Élu pour un quatrième mandat le 15 mars, Brouillet avait à l'origine écarté l'idée de briguer la présidence, affirmant qu'il n'y avait pas d'intention immédiate à cet égard. Cependant, cette position a évolué rapidement, en particulier face aux tensions croissantes entre les maires de Saint-Front-sur-Lémance et de Penne-d'Agenais, qui ont vu leur relation se dégrader au fil du temps.

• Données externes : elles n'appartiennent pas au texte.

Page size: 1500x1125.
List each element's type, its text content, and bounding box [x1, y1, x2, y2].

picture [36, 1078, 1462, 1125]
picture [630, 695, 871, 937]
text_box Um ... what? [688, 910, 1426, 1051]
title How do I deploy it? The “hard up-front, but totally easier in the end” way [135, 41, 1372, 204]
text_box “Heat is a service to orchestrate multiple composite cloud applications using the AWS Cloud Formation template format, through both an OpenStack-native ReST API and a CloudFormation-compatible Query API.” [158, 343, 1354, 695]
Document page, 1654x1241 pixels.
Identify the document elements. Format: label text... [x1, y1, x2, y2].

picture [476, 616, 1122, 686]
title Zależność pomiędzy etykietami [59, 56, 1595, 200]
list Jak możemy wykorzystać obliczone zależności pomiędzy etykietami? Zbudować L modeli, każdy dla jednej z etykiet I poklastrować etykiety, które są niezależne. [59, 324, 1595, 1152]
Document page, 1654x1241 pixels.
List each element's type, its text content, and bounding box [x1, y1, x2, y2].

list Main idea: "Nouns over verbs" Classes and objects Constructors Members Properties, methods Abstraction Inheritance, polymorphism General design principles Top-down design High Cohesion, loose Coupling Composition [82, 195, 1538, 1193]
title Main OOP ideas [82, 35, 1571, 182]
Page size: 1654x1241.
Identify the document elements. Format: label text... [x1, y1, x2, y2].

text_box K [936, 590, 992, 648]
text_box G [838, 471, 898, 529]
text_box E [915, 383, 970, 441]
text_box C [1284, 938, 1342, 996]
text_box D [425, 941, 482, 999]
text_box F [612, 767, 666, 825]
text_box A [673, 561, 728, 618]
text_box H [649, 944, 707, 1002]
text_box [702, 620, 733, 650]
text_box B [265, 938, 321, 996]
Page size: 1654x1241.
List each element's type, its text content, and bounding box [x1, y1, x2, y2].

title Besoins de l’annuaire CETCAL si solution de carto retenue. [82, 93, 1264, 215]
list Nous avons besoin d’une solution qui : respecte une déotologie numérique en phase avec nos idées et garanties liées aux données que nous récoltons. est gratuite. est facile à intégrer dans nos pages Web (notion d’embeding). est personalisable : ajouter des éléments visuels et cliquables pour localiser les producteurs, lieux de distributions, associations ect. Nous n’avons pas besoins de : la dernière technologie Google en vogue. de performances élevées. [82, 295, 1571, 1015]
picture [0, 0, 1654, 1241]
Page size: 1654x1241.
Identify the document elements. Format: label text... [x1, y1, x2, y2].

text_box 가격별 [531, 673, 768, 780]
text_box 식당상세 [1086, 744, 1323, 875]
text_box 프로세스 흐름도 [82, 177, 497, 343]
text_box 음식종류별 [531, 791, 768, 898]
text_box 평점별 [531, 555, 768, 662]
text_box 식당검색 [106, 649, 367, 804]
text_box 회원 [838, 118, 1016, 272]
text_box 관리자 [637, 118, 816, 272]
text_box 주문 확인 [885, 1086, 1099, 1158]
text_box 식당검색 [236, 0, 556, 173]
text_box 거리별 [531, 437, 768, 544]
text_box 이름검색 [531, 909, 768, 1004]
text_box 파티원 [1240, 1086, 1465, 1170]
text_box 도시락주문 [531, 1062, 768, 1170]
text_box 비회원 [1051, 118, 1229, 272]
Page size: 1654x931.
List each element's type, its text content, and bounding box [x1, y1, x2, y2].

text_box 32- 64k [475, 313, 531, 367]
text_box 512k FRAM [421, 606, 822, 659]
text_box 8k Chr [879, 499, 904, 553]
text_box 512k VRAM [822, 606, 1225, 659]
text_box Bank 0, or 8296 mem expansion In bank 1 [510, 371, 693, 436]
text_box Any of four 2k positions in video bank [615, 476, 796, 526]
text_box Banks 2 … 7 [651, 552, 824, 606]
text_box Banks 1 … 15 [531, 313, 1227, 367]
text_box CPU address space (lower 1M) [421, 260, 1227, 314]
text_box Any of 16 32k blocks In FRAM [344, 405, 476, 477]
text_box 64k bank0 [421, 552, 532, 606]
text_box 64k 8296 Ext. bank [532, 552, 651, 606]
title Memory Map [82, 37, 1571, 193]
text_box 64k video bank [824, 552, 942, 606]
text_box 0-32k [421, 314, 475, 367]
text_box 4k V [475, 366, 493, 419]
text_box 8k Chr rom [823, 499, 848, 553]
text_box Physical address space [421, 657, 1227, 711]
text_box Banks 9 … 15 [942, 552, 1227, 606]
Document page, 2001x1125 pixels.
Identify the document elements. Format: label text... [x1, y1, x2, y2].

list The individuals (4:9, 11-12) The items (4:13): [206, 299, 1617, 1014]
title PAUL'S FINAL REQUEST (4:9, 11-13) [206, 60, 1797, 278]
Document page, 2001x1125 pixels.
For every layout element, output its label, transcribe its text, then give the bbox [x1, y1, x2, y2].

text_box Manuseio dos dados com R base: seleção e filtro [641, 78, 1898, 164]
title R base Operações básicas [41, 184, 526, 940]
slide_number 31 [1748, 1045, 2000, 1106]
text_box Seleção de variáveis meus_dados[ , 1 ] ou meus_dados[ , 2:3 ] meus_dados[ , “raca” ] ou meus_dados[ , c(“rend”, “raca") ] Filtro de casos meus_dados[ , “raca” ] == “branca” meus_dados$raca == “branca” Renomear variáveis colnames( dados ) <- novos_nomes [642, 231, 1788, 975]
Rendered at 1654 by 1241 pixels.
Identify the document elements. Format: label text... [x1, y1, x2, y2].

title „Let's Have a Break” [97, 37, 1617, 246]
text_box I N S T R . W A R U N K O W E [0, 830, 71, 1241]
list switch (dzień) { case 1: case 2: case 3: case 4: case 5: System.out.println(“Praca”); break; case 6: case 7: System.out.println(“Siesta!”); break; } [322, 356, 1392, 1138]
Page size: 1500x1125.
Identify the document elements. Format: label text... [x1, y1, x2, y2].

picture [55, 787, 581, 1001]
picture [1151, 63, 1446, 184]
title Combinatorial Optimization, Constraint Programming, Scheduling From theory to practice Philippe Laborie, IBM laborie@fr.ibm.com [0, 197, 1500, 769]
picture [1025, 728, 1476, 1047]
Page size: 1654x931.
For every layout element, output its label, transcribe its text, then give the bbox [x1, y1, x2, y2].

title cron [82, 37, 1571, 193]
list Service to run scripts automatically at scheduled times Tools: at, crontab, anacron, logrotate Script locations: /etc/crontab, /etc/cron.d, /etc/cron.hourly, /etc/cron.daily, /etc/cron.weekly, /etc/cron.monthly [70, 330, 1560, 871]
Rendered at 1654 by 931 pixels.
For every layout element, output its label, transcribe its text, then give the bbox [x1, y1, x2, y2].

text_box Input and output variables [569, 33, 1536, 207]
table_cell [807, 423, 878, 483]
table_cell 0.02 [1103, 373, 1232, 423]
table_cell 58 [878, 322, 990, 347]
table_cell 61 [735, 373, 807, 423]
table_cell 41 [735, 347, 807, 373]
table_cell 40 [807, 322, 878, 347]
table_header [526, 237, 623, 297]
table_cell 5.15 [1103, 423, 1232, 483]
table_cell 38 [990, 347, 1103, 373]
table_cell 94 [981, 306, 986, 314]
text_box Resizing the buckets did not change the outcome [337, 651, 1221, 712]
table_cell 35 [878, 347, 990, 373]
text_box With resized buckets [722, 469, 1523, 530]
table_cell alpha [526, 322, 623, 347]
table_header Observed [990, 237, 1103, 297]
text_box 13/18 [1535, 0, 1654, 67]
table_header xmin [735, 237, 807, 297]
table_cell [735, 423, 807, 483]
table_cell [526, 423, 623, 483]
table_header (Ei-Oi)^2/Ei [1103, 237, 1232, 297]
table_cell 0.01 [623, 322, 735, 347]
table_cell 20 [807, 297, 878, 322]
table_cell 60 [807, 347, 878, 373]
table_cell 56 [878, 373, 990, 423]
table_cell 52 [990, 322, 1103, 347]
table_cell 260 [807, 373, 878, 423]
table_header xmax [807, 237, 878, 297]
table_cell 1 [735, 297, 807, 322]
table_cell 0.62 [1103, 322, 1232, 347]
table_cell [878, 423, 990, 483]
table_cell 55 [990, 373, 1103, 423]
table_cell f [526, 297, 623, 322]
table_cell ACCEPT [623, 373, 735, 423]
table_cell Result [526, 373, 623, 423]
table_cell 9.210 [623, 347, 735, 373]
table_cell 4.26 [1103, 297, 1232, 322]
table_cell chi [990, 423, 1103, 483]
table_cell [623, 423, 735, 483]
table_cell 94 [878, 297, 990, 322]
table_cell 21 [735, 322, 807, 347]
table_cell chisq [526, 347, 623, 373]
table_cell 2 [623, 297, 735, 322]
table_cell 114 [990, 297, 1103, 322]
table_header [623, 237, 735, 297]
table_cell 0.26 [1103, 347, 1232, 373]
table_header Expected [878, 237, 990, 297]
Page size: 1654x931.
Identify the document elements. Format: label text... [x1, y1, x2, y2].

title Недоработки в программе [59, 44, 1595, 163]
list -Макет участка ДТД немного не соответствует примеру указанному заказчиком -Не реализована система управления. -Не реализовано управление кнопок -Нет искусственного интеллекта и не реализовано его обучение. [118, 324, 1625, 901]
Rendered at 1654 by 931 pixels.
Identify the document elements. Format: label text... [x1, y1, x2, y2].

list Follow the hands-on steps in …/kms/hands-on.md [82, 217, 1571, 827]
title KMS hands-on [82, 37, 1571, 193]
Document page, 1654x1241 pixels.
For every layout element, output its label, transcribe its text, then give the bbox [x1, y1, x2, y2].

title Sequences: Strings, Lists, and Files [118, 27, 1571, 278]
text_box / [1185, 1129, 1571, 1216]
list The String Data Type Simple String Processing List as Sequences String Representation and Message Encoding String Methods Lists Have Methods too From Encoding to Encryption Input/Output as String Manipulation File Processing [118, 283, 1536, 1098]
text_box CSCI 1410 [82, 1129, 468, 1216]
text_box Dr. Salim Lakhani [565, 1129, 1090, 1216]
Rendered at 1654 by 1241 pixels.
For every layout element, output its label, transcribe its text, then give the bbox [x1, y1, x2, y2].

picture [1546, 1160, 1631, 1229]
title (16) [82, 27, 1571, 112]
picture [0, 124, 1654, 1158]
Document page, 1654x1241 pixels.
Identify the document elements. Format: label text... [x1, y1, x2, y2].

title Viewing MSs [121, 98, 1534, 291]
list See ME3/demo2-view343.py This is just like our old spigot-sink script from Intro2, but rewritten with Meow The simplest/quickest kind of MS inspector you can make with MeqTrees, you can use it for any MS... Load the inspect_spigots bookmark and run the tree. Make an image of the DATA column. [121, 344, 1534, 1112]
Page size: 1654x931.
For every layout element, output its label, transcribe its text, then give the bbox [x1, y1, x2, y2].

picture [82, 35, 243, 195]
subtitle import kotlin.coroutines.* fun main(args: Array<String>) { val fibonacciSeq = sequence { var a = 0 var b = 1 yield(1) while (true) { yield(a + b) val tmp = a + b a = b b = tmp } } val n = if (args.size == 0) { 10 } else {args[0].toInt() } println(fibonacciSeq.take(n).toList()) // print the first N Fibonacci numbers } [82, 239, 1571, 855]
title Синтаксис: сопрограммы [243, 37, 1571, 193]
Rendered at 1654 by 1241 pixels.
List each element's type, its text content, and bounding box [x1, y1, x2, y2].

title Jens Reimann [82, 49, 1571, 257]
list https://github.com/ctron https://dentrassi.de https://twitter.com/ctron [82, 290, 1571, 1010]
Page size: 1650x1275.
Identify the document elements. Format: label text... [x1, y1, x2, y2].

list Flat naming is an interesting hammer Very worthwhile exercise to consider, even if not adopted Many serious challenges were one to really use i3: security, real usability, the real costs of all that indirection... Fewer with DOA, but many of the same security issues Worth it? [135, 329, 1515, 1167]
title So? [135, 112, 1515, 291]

Ce climat de rivalité a poussé les acteurs politiques à évaluer leurs chances et à capituler devant la candidature de celui qui a été nommé "pacificateur" par ses pairs.
Didier Caminade, l'actuel président, a récemment exprimé son soutien à la candidature de Brouillet, le désignant comme étant l'homme de la situation. La passation de pouvoir officielle est attendue lors du dernier conseil communautaire de Caminade, prévu le mercredi 8 avril à 9h30. Cette transition pourrait marquer un changement significatif dans la gouvernance locale, tant sur le plan opérationnel que relationnel au sein de la communauté.
Les experts politiques, comme le sociologue Jean-Michel Dufour, soulignent l'importance d'une telle candidature dans un contexte politique souvent conflictuel. "Brouillet a cette capacité rare à apaiser les tensions", déclare Dufour. Ce changement de leadership pourrait donc offrir un nouvel élan pour la Fumel-Vallée du Lot, permettant de mieux répondre aux enjeux locaux.